Governments didn’t start marriage; God started marriage, in the Garden of Eden. A long time before any existing government. Where governments are concerned, as with other contracts, they’re concerned with the keeping of the terms. So it’s important to know the definition of the terms. The Supreme Court and various courts—now including the 6th Circuit—allow states to define the term. Regardless of the temporary confusion, marriage is a legally understood term. 

Marriage simply is what it is: a permanent promise between a man and a woman to engage exclusively with each other in heterosexual sex, which can lead to offspring and therefore form a family. Fathers know who their offspring are, and feel obligated, therefore, to stay connected and provide. Love is nice but not required in the keeping of the contract. Other sexual acts are not necessarily condemned, but are simply not at issue in marriage. Only one type of sexual act is of interest.  

So, if there is to be a debate about change, it ought to be an open discussion. It’s not about whether society is prejudiced against same-sex couples; nature has set up that prejudice. Same-sex couples simply cannot participate in the act that is required for marriage. Indeed, couples who marry and then have a spouse who fails to engage in that act can have the contract nullified. It’s fraudulent to promise to marry and then fail to consummate the marriage in the particular act. It doesn’t matter if the couple “loves” each other, or enjoys sharing a domicile, or thinks it might be a good idea to adopt a child. Failure to keep the marriage contract is grounds for annulment or divorce.  

The existence of same-sex couples who want to be honored for their current relationship certainly isn’t grounds for changing the definitions. 

Parties involved in claiming discrimination ought to be required to prove one of these things: 

·        Prove that they can and will engage in the act required in marriage, to make the contract legal.
·        Or prove that their relationship is equivalently good for civilization as marriage has been. 

They cannot do the first. They have not done the second. They cannot produce children. In every case same-sex-parented “families” have children not produced by the couple. Not because one or the other is infertile, but because same-sex coupling cannot be fruitful. This is obvious to anyone who has even a very basic understanding of biological reproduction. 

Same-sex couples try to claim their parenting is equivalently good. Individual cases may be adequate, but they have not proven equivalence as likely. Most studies compare same-sex parenting to single parented families—which are statistically inferior to married parent families in every measure. Some recent studies are showing that, additionally, same-sex parents lead to a higher likelihood of gender confusion in children. 

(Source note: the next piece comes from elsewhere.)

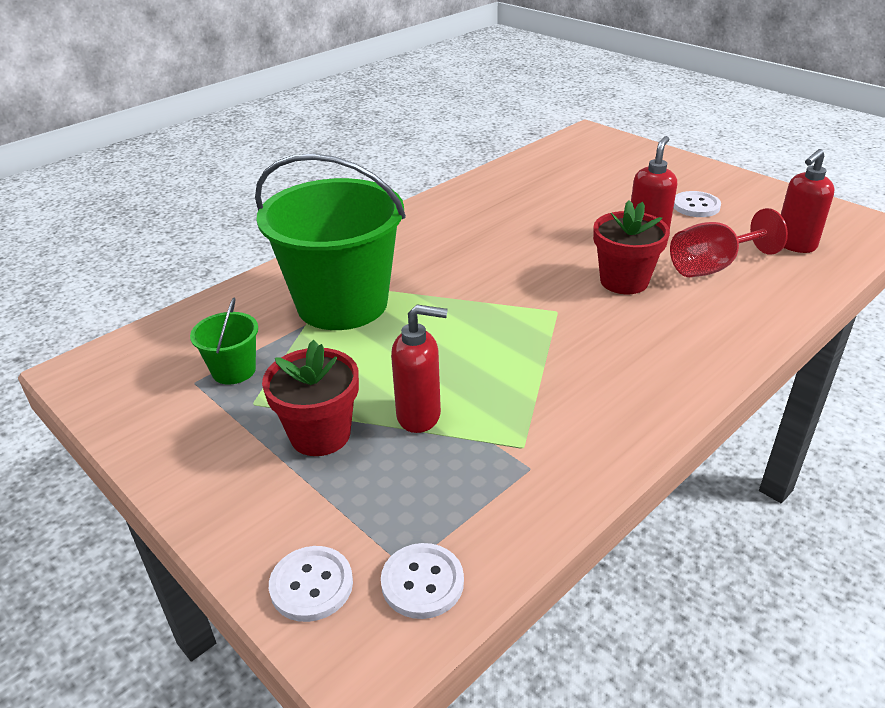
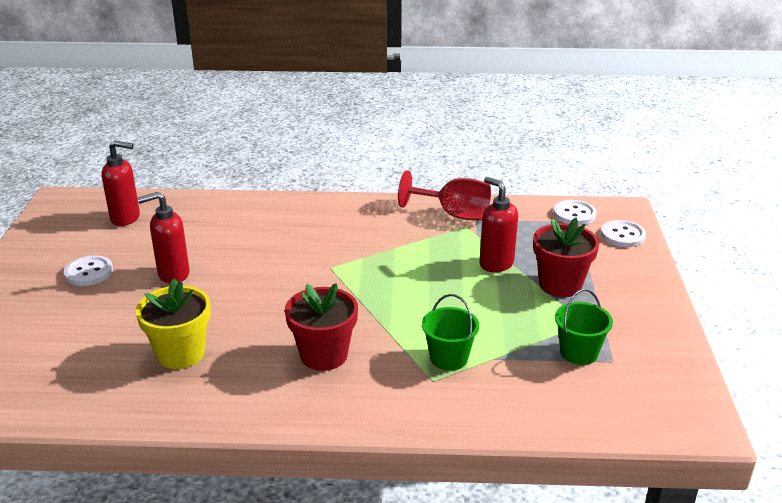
camera: 135 degrees left, 5 degrees down
(342, 303) = (449, 358): green bucket -> green bucket, size x0.43
(523, 208) = (180, 354): none -> yellow flower pot
(624, 281) = (258, 259): red flower pot -> red flower pot (324, 355)
(712, 267) = (196, 236): red goblet -> red goblet (454, 214)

Additionally, unlike the vast majority of traditional marriages, same-sex marriages fail, in extremely high percentages, to be exclusive or permanent. 

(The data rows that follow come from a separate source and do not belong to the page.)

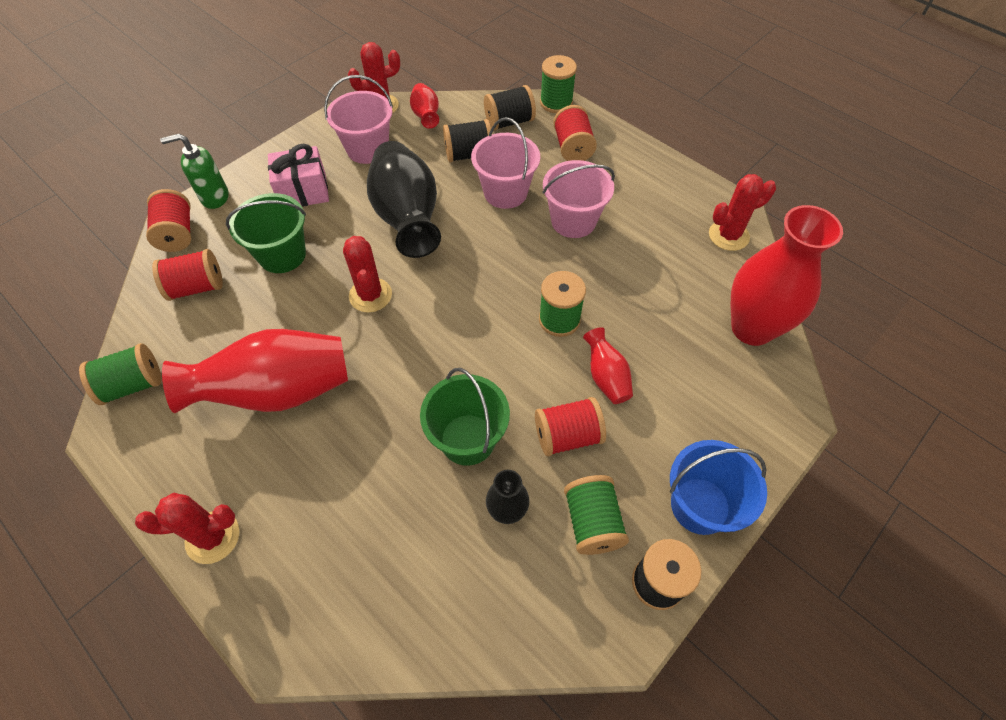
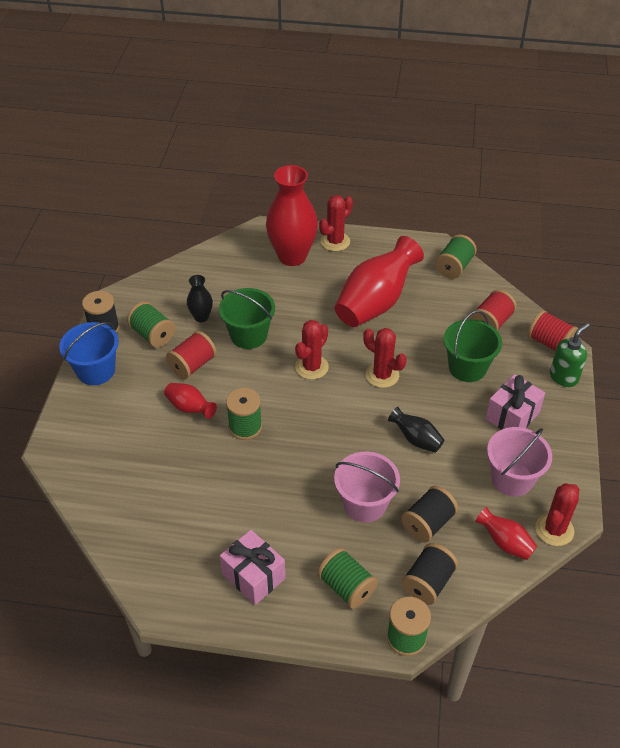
camera: 145 degrees right, 10 degrees down
(407, 218) = (416, 439): black vase -> black vase, size x0.48
(573, 148) = (346, 587): red spool -> green spool
(573, 221) = (290, 509): pink bucket -> none
(643, 189) = (253, 576): none -> pink gift
(728, 236) = (154, 569): red cactus -> red cactus (311, 367)
(752, 328) = (103, 495): red vase -> red vase (292, 256)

There is no advantage to society leading to honor for same-sex couples. The debate must be turned from whether it’s nice or not to “ban” same-sex “marriage” [something can’t be banned if it never existed], and turned instead to whether throwing out the long-standing definition is better for society because same-sex couples make some significant civilizing contribution. 

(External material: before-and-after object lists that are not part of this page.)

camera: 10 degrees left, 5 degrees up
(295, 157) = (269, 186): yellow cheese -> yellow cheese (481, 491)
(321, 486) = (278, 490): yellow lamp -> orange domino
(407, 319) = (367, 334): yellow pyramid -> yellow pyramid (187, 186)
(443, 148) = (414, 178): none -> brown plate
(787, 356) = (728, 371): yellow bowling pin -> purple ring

While last week’s ruling was hopeful, it’s only a limited victory. It merely refrained from usurping authority in the redefinition, but it practically admits defeat in society’s eventual change. It’s possible that the wording is designed to give the swing vote, Kennedy, persuasion to refrain from imposing the definition change. But, personally, I prefer truth, clarity, and allegiance to ultimate good, rather than trusting to strategy.